• **WHAT YOU NEED TO DO**
Records follow. Print exactly the lines from the one that has "middle mcp: (1317, 792)" through the one that has "index dip: (453, 472)", inclusive, and omit the pictures.

• **RECORDS SUPPLIED**
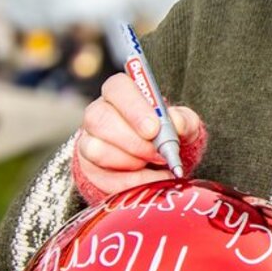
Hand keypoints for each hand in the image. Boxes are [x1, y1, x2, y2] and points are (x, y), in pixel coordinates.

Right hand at [75, 73, 203, 196]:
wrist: (158, 163)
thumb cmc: (167, 134)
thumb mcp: (182, 124)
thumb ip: (183, 120)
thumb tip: (176, 122)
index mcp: (120, 92)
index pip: (117, 88)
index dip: (134, 108)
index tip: (154, 129)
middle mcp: (98, 112)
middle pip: (99, 119)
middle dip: (132, 141)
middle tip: (157, 153)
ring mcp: (88, 140)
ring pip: (96, 150)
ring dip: (130, 162)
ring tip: (154, 164)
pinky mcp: (88, 168)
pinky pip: (103, 178)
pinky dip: (131, 182)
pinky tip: (150, 179)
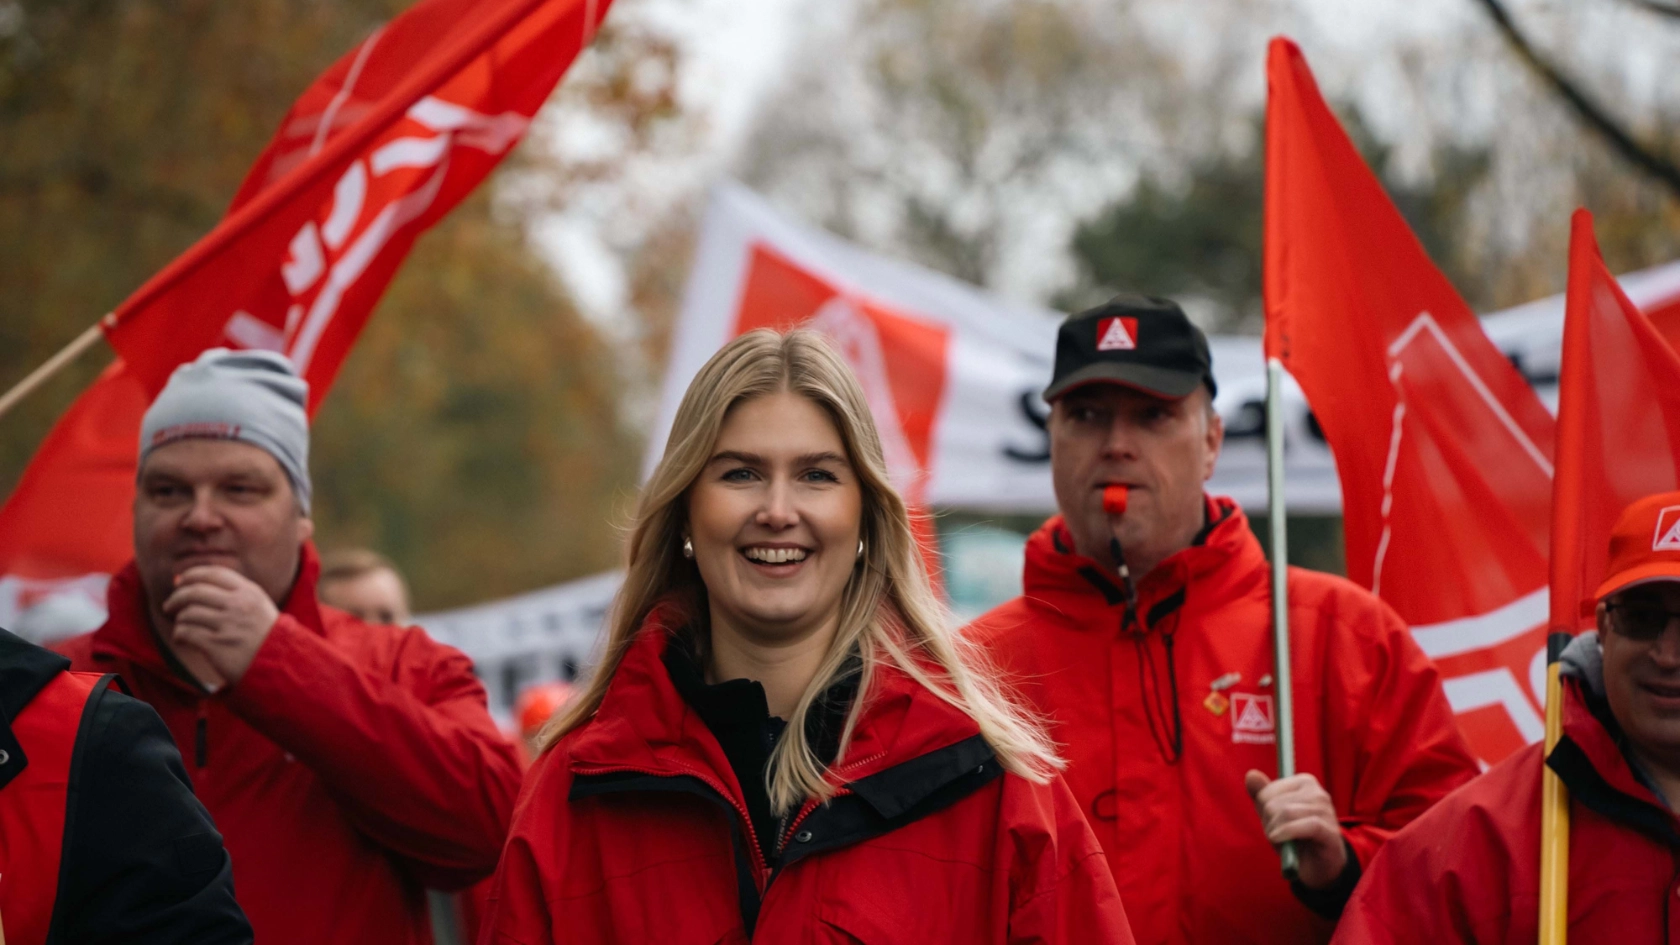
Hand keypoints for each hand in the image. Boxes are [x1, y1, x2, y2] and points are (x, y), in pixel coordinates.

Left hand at [163, 566, 280, 686]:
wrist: (281, 666)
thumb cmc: (265, 636)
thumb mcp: (258, 606)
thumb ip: (232, 592)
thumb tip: (189, 581)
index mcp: (250, 592)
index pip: (213, 574)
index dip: (192, 575)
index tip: (179, 582)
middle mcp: (239, 606)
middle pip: (195, 592)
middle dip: (176, 598)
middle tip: (169, 606)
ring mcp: (228, 625)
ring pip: (188, 613)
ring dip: (179, 619)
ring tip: (183, 626)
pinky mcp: (217, 645)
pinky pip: (186, 632)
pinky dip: (179, 634)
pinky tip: (182, 638)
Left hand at [1244, 770, 1347, 888]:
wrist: (1319, 867)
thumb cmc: (1294, 837)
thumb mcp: (1272, 815)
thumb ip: (1260, 794)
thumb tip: (1251, 774)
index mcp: (1304, 782)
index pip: (1266, 792)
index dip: (1262, 811)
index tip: (1271, 822)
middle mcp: (1317, 792)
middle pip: (1274, 803)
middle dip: (1269, 823)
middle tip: (1277, 835)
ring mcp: (1326, 811)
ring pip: (1287, 813)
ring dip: (1276, 832)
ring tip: (1281, 841)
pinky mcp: (1330, 831)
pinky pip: (1306, 825)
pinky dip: (1287, 833)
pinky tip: (1280, 841)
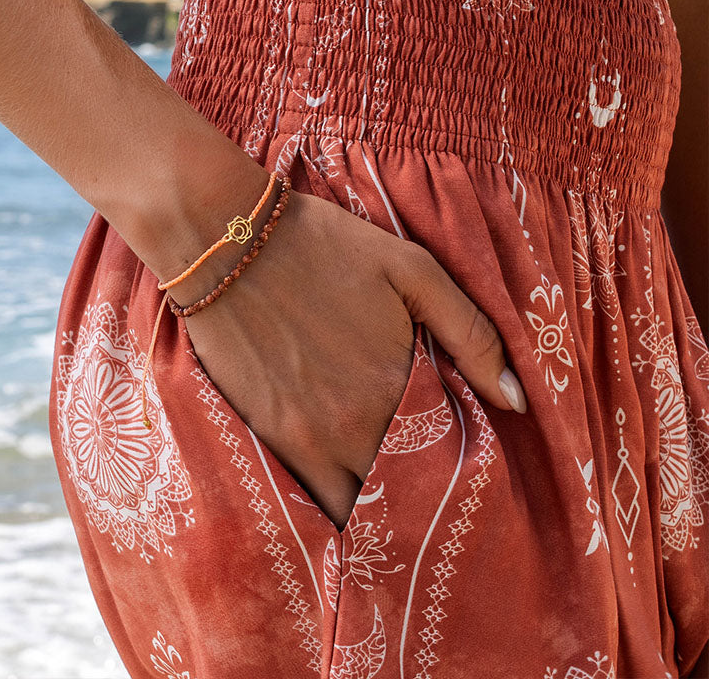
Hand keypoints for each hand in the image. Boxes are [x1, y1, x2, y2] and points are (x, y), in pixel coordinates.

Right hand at [174, 189, 525, 530]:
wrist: (229, 242)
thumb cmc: (326, 248)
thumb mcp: (412, 270)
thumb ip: (471, 334)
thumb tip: (517, 402)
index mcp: (392, 389)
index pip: (439, 463)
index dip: (453, 472)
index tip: (459, 467)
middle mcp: (347, 428)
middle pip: (394, 494)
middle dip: (414, 495)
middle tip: (423, 480)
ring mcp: (299, 438)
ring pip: (349, 505)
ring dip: (371, 503)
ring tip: (383, 484)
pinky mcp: (263, 433)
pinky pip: (304, 493)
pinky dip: (327, 494)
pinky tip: (339, 470)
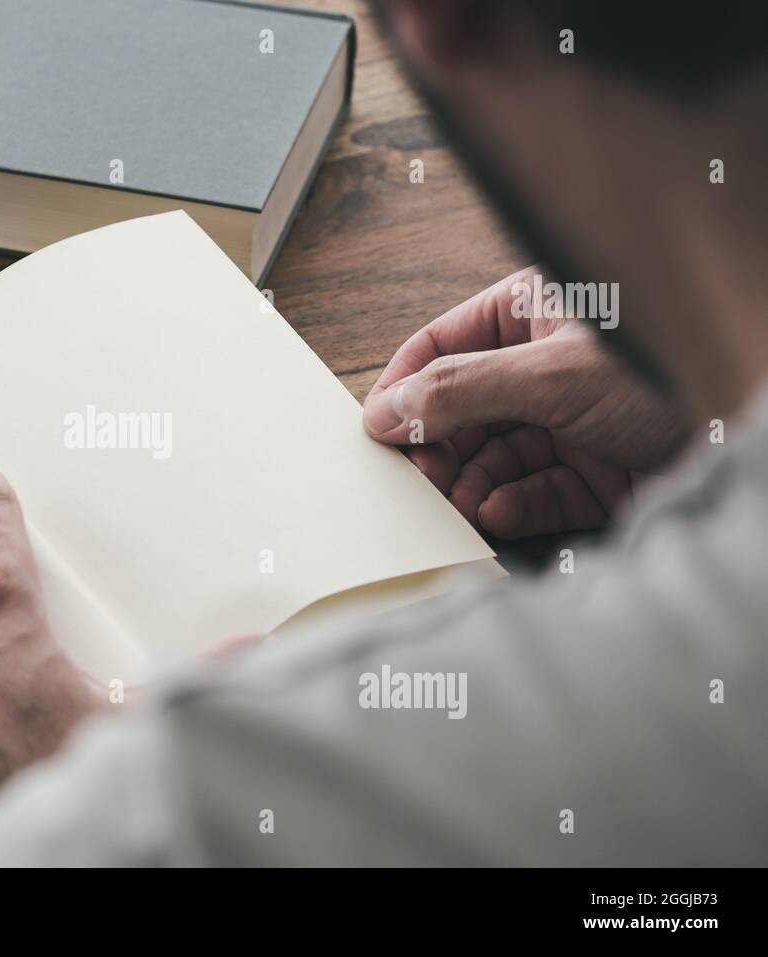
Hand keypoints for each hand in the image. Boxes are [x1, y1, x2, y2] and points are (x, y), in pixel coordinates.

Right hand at [362, 267, 688, 538]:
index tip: (373, 432)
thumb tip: (385, 409)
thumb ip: (459, 391)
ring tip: (456, 505)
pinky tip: (498, 513)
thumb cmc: (665, 375)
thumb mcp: (549, 375)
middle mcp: (541, 366)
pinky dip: (510, 506)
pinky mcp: (587, 472)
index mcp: (530, 312)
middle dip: (437, 448)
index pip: (439, 346)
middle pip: (458, 409)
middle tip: (416, 482)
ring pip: (490, 456)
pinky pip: (529, 490)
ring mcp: (564, 420)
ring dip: (469, 484)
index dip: (401, 388)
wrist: (748, 431)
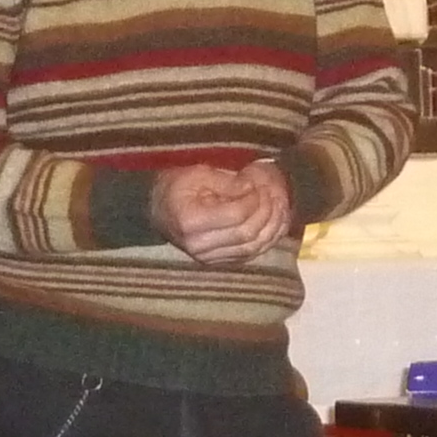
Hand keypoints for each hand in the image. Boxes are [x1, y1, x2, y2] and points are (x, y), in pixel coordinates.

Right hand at [153, 160, 296, 263]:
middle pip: (247, 234)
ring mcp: (208, 258)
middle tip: (273, 193)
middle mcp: (199, 246)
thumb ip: (227, 181)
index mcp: (191, 222)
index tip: (259, 184)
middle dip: (267, 212)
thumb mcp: (197, 174)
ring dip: (272, 227)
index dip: (254, 199)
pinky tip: (274, 223)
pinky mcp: (217, 262)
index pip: (236, 214)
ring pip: (252, 248)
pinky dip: (267, 240)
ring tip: (279, 206)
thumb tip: (252, 187)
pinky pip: (249, 255)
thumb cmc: (176, 187)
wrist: (157, 210)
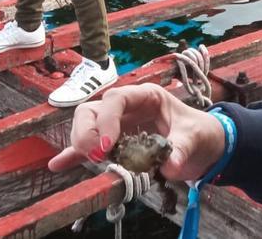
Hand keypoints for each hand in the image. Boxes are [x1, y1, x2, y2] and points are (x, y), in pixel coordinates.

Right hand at [47, 84, 226, 181]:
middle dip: (87, 131)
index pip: (117, 98)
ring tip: (95, 162)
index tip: (108, 145)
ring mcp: (116, 125)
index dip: (107, 118)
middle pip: (92, 110)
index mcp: (146, 96)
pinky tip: (58, 164)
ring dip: (82, 142)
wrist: (203, 146)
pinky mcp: (113, 145)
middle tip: (97, 155)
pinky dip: (73, 155)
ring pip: (85, 125)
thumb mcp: (195, 137)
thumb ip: (182, 149)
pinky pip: (88, 147)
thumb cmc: (199, 132)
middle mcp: (126, 108)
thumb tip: (170, 164)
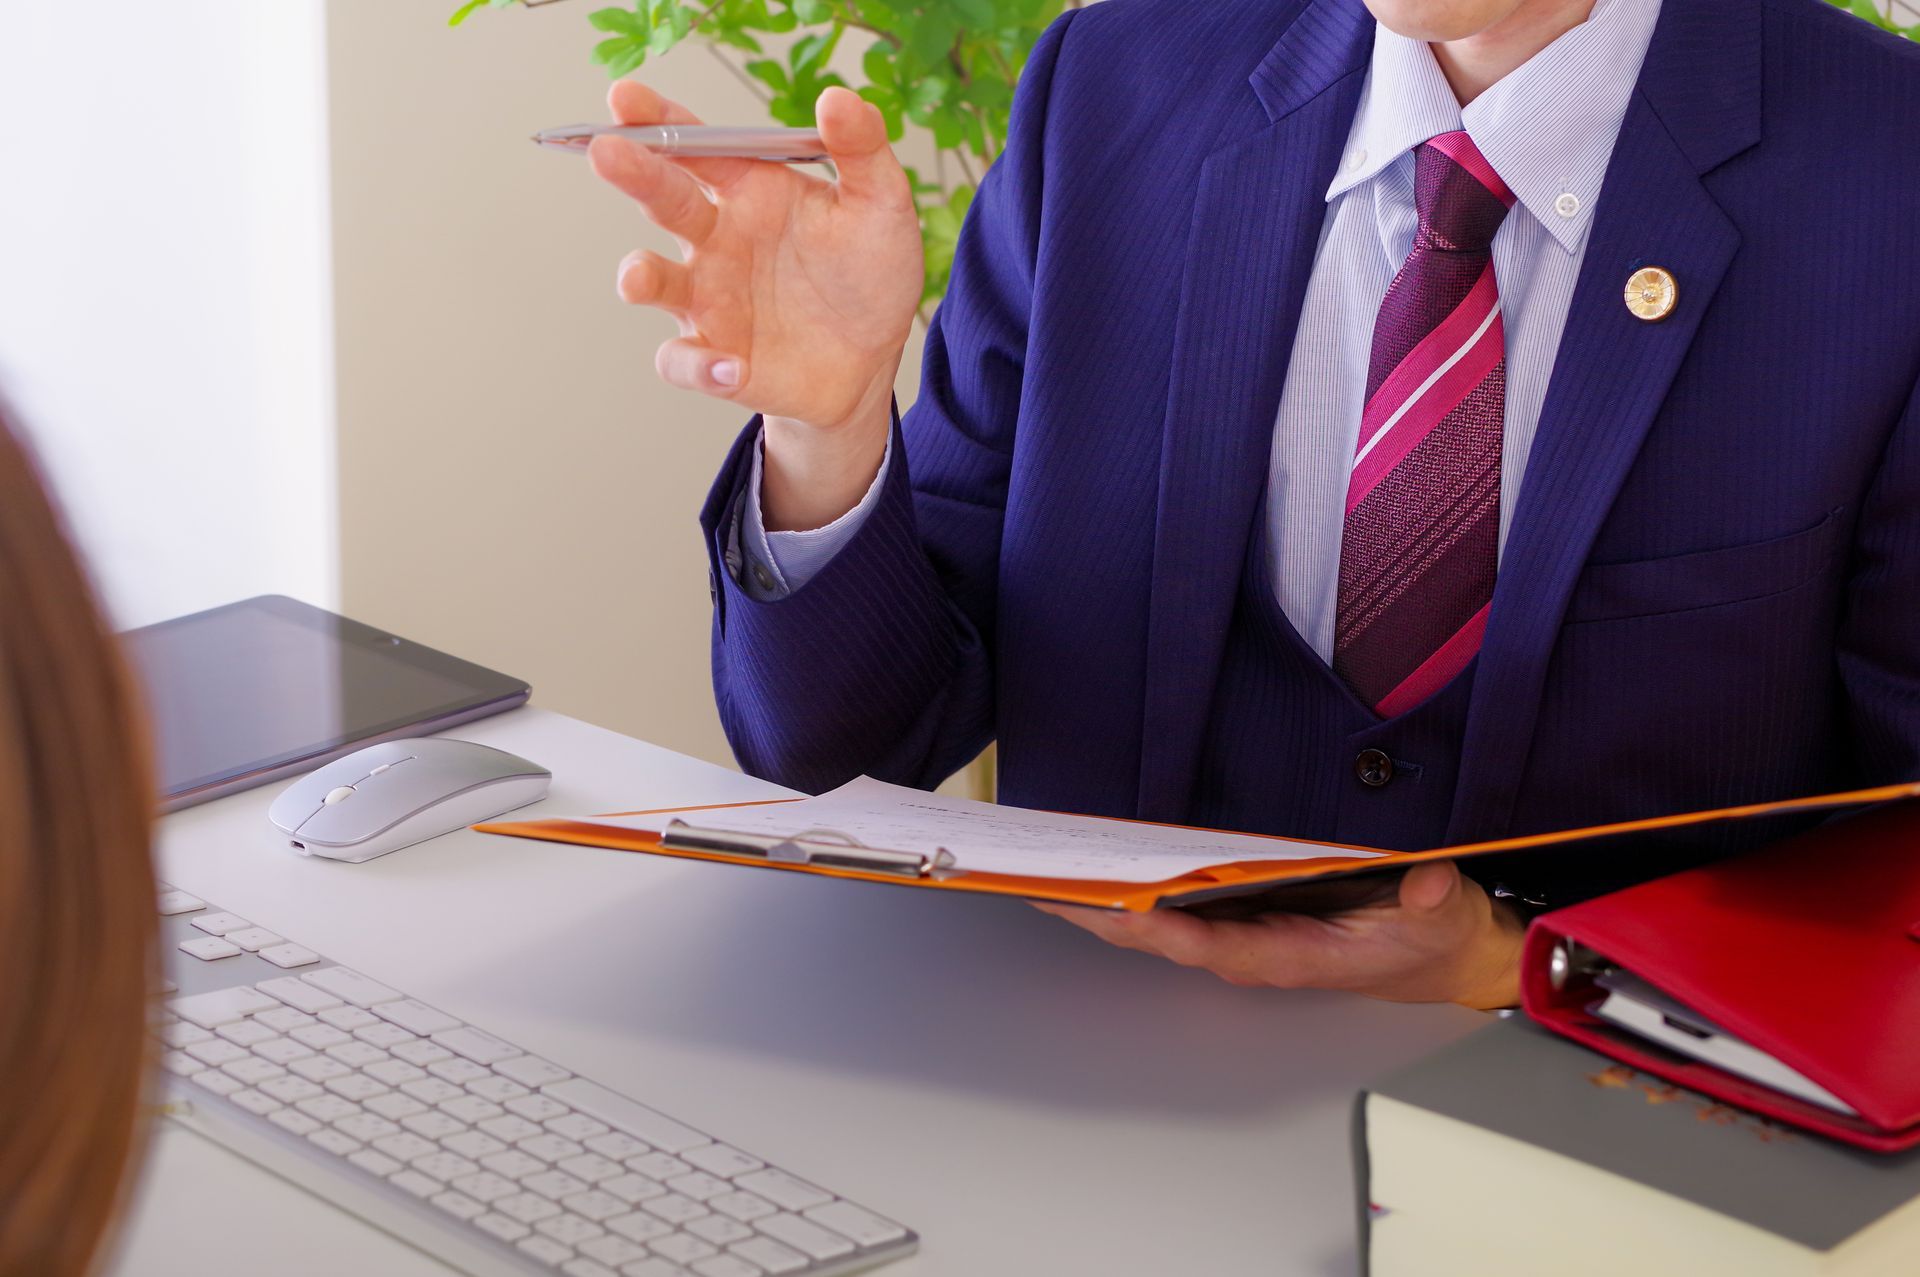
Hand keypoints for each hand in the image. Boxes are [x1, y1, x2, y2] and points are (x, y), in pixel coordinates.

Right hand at [589, 82, 921, 528]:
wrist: (872, 361)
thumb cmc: (868, 276)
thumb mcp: (881, 205)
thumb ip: (862, 149)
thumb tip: (838, 98)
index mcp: (750, 191)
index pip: (697, 145)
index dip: (659, 119)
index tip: (625, 97)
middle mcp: (717, 239)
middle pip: (665, 198)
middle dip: (634, 173)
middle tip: (608, 151)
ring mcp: (710, 300)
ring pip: (656, 281)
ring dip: (641, 275)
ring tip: (637, 277)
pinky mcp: (716, 359)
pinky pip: (685, 360)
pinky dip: (698, 365)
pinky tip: (731, 367)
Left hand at [1032, 861, 1526, 1008]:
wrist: (1443, 956)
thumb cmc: (1434, 939)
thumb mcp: (1446, 915)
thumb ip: (1432, 901)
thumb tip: (1424, 883)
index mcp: (1292, 955)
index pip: (1212, 944)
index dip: (1160, 927)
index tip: (1115, 906)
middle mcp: (1256, 950)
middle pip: (1164, 936)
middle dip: (1102, 913)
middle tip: (1043, 885)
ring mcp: (1245, 936)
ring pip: (1160, 923)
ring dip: (1105, 903)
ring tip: (1049, 871)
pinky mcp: (1244, 918)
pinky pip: (1176, 907)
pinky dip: (1133, 891)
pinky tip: (1098, 870)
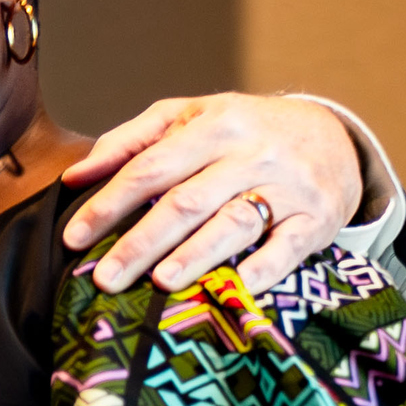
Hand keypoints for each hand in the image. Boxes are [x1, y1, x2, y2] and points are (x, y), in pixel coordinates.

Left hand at [59, 94, 366, 293]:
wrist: (332, 137)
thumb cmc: (242, 131)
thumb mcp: (191, 117)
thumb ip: (132, 141)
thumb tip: (75, 176)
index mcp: (214, 125)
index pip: (150, 167)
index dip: (109, 204)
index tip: (73, 238)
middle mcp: (251, 153)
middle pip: (186, 201)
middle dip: (141, 243)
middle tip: (105, 279)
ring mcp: (287, 186)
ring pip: (234, 223)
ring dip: (196, 255)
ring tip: (160, 283)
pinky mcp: (317, 218)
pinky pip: (289, 246)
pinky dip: (263, 268)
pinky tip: (237, 288)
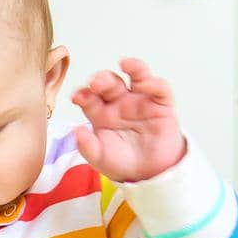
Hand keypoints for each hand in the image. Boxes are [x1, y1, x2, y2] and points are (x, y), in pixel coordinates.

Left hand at [70, 58, 186, 182]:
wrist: (150, 173)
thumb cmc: (122, 162)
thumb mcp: (101, 158)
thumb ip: (88, 147)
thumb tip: (76, 132)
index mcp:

• **YOUR RESPONSE**
middle mcp: (1317, 792)
middle pip: (1274, 803)
middle dip: (1269, 823)
middle tip: (1277, 835)
ring mcp: (1326, 811)
ring pip: (1287, 813)
ring dip: (1276, 832)
ring tip: (1281, 841)
pinky mcp: (1330, 831)
pinky pip: (1306, 825)
pinky dip: (1287, 833)
pinky tip: (1280, 841)
Hand keypoints for each hand in the image. Boxes are [x1, y1, x2, y2] and points are (x, y), in pixel coordinates.

Right hand at [174, 189, 525, 530]:
wrist: (229, 242)
thumb cmc: (326, 248)
thumb mcp: (412, 270)
thumb ip: (471, 334)
thumb tip: (517, 402)
index mcp: (392, 389)
index pip: (439, 463)
index dip: (453, 472)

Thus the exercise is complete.